GIVEN PASSAGE -
1918 Aiguillon provisional designation , is a dark asteroid from the outer region of the asteroid belt, approximately 20 kilometers in diameter.

It was discovered by French astronomer Guy Soulié at Bordeaux Observatory, France, on 19 October 1968. The asteroid was named for the French town of Aiguillon.

Orbit and classification 

Aiguillon orbits the Sun in the outer main-belt at a distance of 2.8–3.6 AU once every 5 years and 9 months (2,085 days). Its orbit has an eccentricity of 0.13 and an inclination of 9° with respect to the ecliptic. The first observation was a precovery taken at Palomar Observatory in 1954, extending the body's observation arc by 14 years prior to its official discovery observation.

Physical characteristics 

According to the survey carried out by NASA's Wide-field Infrared Survey Explorer with its subsequent NEOWISE mission, Aiguillon measures 19.5 kilometers in diameter, and its surface has an albedo of 0.062.

SOURCE EXCERPT -

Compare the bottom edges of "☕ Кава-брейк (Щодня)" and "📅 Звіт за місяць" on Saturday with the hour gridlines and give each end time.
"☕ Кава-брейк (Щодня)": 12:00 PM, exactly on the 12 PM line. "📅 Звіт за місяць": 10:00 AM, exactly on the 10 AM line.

SHORT PROBLEM - From the passage on the asteroid Aiguillon, reproduce verbatim the portion between "Orbit and classification" and "official discovery observation.", inclusive.

FULL ANSWER -
Orbit and classification 

Aiguillon orbits the Sun in the outer main-belt at a distance of 2.8–3.6 AU once every 5 years and 9 months (2,085 days). Its orbit has an eccentricity of 0.13 and an inclination of 9° with respect to the ecliptic. The first observation was a precovery taken at Palomar Observatory in 1954, extending the body's observation arc by 14 years prior to its official discovery observation.